An attorney for Deaver did not respond to a request for comment.
Hudson accused Deaver of perjuring himself while testifying against Peterson, a Durham novelist whose wife’s dead body was found in 2001 at the bottom of a flight of stairs in their home. Peterson argued that his wife died as a result of an accidental fall. Prosecutors called it premeditated murder, relying on Deaver’s interpretation of blood stains.
But an investigation by Peterson’s lawyers found that Deaver grossly exaggerated his experience in analyzing bloodstains at crime scenes during the trial and that the experiments he conducted in the Peterson case were amateurish and unscientific. Deaver had a degree in zoology and lied about being tutored in bloodstain analysis by a senior expert in the field.
Deaver “deliberately and intentionally misled the jury at Mr.
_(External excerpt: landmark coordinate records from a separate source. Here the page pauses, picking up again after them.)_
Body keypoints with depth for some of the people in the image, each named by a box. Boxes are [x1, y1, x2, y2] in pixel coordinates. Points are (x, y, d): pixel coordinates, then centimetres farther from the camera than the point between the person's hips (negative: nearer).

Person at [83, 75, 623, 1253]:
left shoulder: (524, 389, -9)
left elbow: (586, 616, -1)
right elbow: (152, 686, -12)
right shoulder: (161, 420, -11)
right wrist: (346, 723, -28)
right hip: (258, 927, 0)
Peterson’s trial about the scientific basis and acceptability of his opinions, methods and experiments,” Hudson wrote.
The case against Peterson was circumstantial, and Deaver’s expert testimony was the only evidence presented to the jury to support the state’s charge of premeditated murder. From the stand, Deaver told the jury that he worked on 500 cases involving bloodstain analysis. In fact, he had worked on just 54 bloodstain cases. Deaver also testified that he worked on 15 cases where he was called on to use bloodstain analysis to distinguish an accidental fall from an assault. Records showed Deaver had done no such work.
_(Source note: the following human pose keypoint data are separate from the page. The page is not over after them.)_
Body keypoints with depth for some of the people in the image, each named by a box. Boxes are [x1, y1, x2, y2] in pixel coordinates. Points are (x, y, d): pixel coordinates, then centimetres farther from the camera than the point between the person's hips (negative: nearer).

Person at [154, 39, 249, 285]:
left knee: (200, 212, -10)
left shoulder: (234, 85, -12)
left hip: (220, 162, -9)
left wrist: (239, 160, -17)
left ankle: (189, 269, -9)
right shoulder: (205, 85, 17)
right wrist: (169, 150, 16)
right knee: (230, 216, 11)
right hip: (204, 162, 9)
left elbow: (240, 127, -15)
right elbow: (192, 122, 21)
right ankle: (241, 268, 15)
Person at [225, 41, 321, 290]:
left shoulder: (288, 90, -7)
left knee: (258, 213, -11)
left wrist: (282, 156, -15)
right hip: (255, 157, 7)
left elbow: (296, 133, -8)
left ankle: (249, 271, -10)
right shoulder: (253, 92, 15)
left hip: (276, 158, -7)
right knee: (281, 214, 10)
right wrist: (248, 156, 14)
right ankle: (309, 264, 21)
Hudson said from the bench that he believed Deaver was guilty of perjury in the case. But no charges have been filed against him. In response to queries from the Huffington Post about whether charges would be brought against Deaver, Noelle Talley, a spokeswoman for the attorney general’s office, said that is the responsibility of county prosecutors.
“In North Carolina, criminal prosecutorial decisions are made by District Attorneys who are locally elected by the people of their districts,” Talley said in an email.
Roy Cooper, the attorney general, confirmed in January 2012 that an internal investigation was underway of past cases involving the state’s bloodstain analysis unit, which was disbanded in 2011. Talley did not respond to a request for comment on the probe.
Deaver, who was fired in January 2011, is also at the center of a growing web of litigation that could ultimately cost North Carolina millions. In one lawsuit, he is accused of deliberately withholding lab results that would have helped prove the innocence of a Raleigh man accused of murdering a prostitute. That man, Greg Taylor, spent nearly 20 years in prison before being exonerated by a state commission charged with investigating prisoners’ claims of innocence.
Peterson has been released on bond pending a new trial.